▶ Task description
Copy word for word, please, the lines of the entries below running from the one containing "Accetto di ricevere" to the one containing "Italy, 20121", both ends included.

▶ Data shown

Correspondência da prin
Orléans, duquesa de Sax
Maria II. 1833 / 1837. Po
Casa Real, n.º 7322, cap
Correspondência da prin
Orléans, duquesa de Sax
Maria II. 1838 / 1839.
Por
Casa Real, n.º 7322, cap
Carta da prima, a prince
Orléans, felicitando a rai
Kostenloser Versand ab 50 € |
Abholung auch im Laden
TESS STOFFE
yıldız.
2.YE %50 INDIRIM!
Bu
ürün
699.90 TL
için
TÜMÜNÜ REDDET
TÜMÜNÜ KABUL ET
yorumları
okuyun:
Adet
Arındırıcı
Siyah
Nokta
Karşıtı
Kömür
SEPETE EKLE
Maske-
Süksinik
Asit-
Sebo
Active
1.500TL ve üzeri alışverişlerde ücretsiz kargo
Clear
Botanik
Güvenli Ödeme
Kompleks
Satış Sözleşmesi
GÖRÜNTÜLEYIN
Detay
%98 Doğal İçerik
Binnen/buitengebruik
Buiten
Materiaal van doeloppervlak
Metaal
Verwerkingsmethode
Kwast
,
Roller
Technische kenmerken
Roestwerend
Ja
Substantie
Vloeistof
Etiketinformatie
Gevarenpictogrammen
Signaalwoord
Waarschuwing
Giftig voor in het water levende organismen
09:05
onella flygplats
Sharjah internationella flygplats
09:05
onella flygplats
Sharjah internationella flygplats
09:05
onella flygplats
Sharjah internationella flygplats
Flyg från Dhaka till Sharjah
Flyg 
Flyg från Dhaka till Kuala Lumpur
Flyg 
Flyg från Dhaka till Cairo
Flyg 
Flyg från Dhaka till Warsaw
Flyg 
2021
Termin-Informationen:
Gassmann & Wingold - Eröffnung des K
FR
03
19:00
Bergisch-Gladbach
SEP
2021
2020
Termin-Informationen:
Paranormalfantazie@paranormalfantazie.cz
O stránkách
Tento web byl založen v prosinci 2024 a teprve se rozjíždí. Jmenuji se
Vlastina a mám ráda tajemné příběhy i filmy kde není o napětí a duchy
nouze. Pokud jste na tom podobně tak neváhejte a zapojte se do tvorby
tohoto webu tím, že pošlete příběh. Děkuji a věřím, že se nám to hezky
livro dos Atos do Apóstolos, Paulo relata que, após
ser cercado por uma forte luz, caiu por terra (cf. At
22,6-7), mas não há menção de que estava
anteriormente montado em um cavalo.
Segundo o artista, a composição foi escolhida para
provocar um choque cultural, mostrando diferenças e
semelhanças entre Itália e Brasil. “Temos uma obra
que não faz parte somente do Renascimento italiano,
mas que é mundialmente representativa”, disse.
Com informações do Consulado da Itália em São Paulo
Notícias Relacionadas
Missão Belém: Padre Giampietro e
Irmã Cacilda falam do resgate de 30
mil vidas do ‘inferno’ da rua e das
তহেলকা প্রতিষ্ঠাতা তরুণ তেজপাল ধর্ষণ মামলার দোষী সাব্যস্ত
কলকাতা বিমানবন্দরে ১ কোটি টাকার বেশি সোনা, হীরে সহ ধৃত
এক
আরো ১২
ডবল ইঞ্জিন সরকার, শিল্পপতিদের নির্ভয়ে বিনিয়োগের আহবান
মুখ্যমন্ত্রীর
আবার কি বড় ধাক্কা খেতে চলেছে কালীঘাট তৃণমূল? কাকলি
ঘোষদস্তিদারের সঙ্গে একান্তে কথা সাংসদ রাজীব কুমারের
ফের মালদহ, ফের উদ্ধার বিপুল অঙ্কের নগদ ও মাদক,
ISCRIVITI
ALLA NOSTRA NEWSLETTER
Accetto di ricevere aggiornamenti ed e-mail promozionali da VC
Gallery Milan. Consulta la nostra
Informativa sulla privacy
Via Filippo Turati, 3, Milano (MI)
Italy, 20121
--
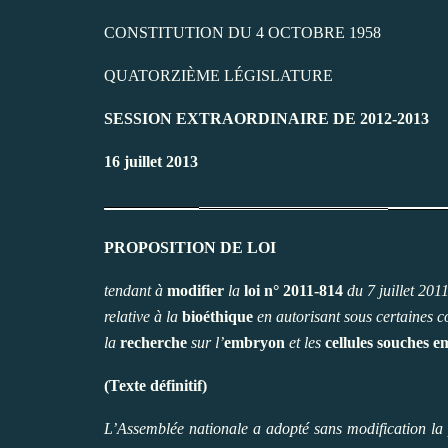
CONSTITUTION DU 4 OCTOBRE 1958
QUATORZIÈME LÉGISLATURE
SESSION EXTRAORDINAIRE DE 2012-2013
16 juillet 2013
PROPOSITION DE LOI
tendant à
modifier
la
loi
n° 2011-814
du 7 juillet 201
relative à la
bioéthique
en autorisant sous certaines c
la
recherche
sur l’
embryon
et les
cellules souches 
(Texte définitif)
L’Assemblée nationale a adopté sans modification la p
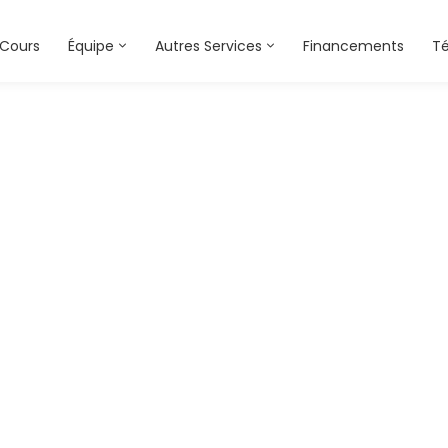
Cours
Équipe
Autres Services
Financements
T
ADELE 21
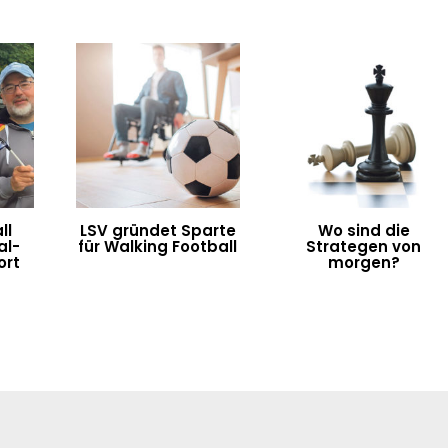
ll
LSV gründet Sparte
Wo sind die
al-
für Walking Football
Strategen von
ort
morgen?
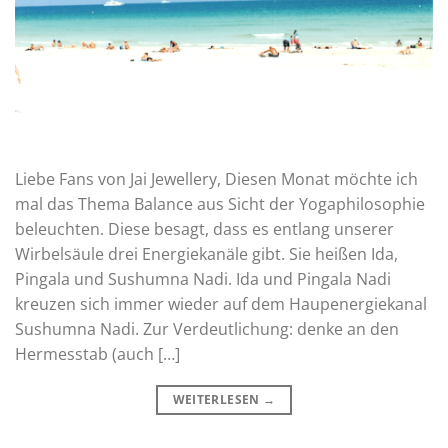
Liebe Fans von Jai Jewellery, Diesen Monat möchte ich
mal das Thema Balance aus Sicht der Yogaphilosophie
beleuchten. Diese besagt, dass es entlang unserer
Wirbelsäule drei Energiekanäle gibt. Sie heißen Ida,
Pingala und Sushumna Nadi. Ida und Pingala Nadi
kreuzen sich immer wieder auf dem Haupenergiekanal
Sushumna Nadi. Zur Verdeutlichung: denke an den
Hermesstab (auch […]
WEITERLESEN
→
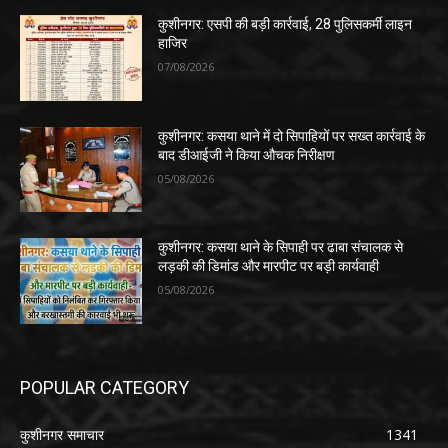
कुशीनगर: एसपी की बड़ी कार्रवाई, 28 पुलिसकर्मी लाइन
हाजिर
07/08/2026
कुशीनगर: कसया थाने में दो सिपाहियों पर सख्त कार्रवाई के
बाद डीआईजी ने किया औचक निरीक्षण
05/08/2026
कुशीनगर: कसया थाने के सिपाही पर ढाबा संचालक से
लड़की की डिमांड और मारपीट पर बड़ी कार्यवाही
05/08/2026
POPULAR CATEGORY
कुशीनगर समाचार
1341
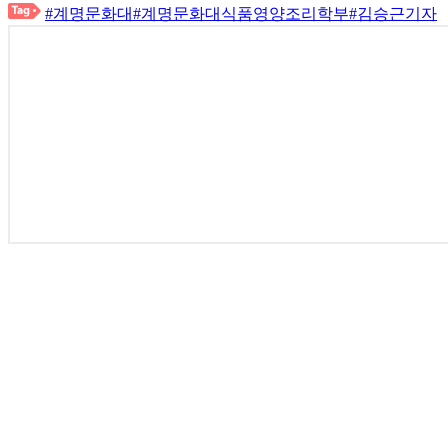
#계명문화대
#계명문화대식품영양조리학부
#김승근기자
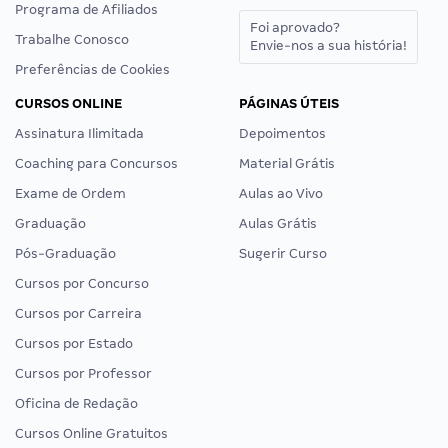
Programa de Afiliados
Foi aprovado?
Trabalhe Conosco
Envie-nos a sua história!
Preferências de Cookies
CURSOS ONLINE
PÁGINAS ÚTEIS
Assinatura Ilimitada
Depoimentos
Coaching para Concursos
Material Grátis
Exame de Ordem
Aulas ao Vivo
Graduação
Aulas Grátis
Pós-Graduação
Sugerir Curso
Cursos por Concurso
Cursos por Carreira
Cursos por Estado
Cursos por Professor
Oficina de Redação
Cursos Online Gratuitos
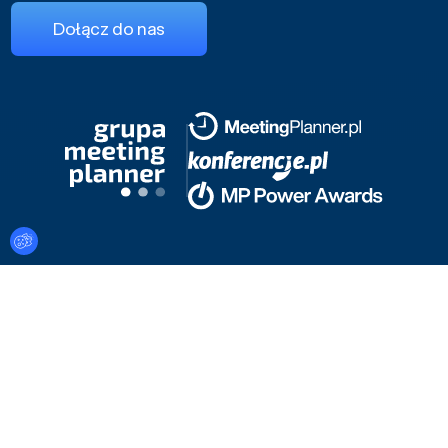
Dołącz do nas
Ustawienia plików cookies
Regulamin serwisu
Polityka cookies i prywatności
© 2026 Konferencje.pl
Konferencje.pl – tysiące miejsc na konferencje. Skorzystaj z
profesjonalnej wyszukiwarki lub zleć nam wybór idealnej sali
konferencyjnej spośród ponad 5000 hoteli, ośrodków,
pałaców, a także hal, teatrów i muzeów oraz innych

▶ Response to the exercise
Accetto di ricevere aggiornamenti ed e-mail promozionali da VC
Gallery Milan. Consulta la nostra
Informativa sulla privacy
Via Filippo Turati, 3, Milano (MI)
Italy, 20121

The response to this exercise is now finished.